Ricci looked at him, hesitated a beat.
“Wound-closure gel,” he said, nodding for him to reach inside.
THIRTEEN
SAN JOSE GABON, AFRICA
ENTERING HER DINING ROOM, ASHLEY GORDIAN glanced up at the wall clock above the Sword op’s head and was amazed to see that morning had turned into afternoon. What sleep she’d gotten since Julia’s disappearance had come only when she let her guard down against it, and in each instance she hadn’t kept her eyes shut for long. Ten minutes here, fifteen there, she wouldn’t let herself yield to more than that. Ashley’s reluctant sub-missions to fatigue had felt more like automatic power-downs than true periods of rest—the physical equivalent of going offline for system maintenance, she supposed—and between them she had lost all sense of time’s orderly progression. Yet afternoon it was. The hands of the clock had moved on since she’d last been in the room . . . even if the Sword op hadn’t since she’d last entered it.

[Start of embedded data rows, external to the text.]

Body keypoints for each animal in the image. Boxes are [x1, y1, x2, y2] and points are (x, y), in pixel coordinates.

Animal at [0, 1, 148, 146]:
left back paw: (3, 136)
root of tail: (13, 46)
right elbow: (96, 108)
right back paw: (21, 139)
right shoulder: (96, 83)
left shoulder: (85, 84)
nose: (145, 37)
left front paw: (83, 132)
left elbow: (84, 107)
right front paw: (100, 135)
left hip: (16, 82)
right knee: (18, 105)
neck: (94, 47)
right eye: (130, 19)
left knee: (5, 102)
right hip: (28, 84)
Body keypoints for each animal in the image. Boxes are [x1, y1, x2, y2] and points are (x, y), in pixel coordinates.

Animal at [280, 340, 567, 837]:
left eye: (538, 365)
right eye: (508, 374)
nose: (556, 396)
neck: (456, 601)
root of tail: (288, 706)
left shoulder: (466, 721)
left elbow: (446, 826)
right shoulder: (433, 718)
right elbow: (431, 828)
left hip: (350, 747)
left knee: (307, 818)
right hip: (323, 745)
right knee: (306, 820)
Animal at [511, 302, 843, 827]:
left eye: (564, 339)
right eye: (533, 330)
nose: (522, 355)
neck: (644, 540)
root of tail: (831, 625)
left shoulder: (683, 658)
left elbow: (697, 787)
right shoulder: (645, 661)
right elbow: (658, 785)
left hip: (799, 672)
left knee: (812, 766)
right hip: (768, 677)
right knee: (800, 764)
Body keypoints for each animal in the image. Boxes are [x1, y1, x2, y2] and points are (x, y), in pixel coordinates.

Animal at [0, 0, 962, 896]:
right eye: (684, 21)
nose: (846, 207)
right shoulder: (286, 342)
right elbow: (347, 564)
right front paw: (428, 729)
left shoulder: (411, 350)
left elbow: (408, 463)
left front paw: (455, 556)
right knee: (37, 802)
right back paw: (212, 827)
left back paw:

Seated below it at a mahogany lowboy he’d been using as a workstation, his shirt sleeves rolled up, he was hunched over the laptop computer in front of him, staring at the screen. Ashley wasn’t sure of his name; his ID tag was on his jacket, and his jacket was slung over the back of his chair. There were so many of her husband’s security people around the house and its grounds giving everything of themselves, working well past their scheduled shifts, defying exhaustion in ways she couldn’t fathom. Some were men and women Ashley recognized, others were people she’d never seen until a day or so ago, but all wore the same look of implacable resolve on their faces. Her admiration and gratitude went beyond words, and she’d provided whatever assistance she could, making them as comfortable as possible, bringing them food and drinks to keep them going, little things that made her feel useful in a way she paradoxically thought almost selfish. She needed to do something, needed to participate, even though her participation hardly seemed to measure up to their efforts. The alternative was to succumb to the crushing sense of futility and helplessness that always seemed to be lurking just past the next moment.